I will remember / i will remember
Fred Jourdain / Martin Parrot
While leafing through Fred's illustrations in I will remember / I will remember, one thing stands out: the images are straightforward and striking. While the tone is more politically motivated than usual, there are so many things in the world, and so on. The difference here is the subjects and the world is in violent conflict. The environment is not a protagonist, but rather a negative force that ensures the characters will be some kind of misfortune.
Je me souviendrai/I will remember is a project about Quebec's 2012 students protest, better known as the Maple Spring. What was that period like for you?
It was a collective project launched by André Kadi in the wake of the Maple Spring. Things were getting heated in Montreal and protests had spread to Quebec City in front of the National Assembly.
At the time, negotiations between the government and student union leaders had broken off.
That's when André took the initiative - rather hurriedly - to bring together a slew of people and start the project. It's an eclectic anthology that documents the events surrounding the student protests as seen by an array of artists in the form of texts, illustrations, photos and comics. André had already done some comics with The Bubble Box publishing house in France and they wanted to do something in Quebec. So he invited me to participate.

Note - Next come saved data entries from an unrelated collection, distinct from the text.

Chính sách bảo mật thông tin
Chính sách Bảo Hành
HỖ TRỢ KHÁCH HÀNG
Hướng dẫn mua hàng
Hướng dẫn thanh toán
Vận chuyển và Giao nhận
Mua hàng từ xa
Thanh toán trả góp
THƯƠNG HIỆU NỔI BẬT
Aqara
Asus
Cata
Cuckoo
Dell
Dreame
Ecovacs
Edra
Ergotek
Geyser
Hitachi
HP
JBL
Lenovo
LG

I hesitated at the beginning. I've always admired artists like John Lennon and Roger Waters - guys that took a stand on social issues that were important to them. But I wanted to find the right angle to tackle this issue.

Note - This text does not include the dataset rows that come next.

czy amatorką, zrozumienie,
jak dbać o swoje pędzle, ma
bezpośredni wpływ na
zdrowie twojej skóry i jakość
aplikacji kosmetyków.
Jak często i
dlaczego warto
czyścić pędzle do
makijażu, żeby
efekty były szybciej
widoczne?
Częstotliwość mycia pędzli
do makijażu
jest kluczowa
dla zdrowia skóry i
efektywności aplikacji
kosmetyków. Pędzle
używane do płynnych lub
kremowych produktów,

When the idea for The Vigil came to me, I really got into it and the drawings, the posters and the illustrated story came together lightning fast.

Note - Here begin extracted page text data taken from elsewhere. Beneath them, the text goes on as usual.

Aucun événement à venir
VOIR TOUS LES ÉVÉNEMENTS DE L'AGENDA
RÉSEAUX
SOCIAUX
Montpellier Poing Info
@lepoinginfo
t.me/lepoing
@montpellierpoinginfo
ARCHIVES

The book was done in two weeks! I drew some 30 pages - two dozen of which were for No longer sleepy who wants, a text written by my friend and author, Simon Brousseau. I could illustrate.
How did you find inspiration for your illustrations?
At first, I was inspired by the Statue of Liberty. It's a strong symbol that I've always appreciated, ever since I was a kid. I found myself at the foot of Lady Liberty when I was 14 and it's one of the most beautiful things I've seen in my life.
After drawing lots of sketches, I finally had this idea of a young woman who was watching over everyone and she was sitting on the shoulders of the Lady Justice statue. It's an iconic image that depicts morality and law - Lady Justice has a sword, a scale and she's wearing a blindfold to symbolize her impartiality.
Some of my illustrations like the troublemaker or my poster with a slogan that reads, "Media bought, Media to throw! ", Which means Impartial media should be thrown out! come directly from my research on France's May 1968 protests. Quebec's Maple Spring.
Are there any other social or political events that move you in the same way?
When I was 17, I witnessed protests during the Summit of the Americas in Quebec City. It was crazy to see so many fences and such a heavy police presence in place just so that heads of state and policy makers could hold meetings. Most of the anti-FTAA protesters looked more like hippies than guerrillas and yet they were treated like criminals by police. My first ever painting was heavily inspired by what I was doing in the years that followed.
I finally stopped illustrating those kinds of images. Or rather, there was a change in my tone over the years. I added a lot of nuance and put an emphasis on empowerment in my work rather than simply depicting violent actions. Criticizing for the sake of criticizing can end up being tiring. I prefer to build and inspire. That's what I'm trying to do with that project.
Would you like another project like that?
I could not miss out on that opportunity. The protests against the Vietnam War, May 1968 in France or the Maple Spring in Quebec are major societal events. Many people were young, and they were individualistic, disconnected, etc. "Yeah, okay, they have cellphones but they're also politically aware. The Maple Spring gives a taste of political action to many Quebecers, especially young people.
There's a sentence I like in Brousseau's text that made me laugh when I read it again recently. At the same time, it's a very serious quote
"We were ten miles. I just hope that tomorrow we will be more numerous ... They can not all cringe in prison. They can not kill us all tabarnak."
It reads, "There were ten thousand of us. I can only hope for tomorrow. They can not throw us all in prison. They can not fucking kill us all. "
Read the novel: No more sleep that wants.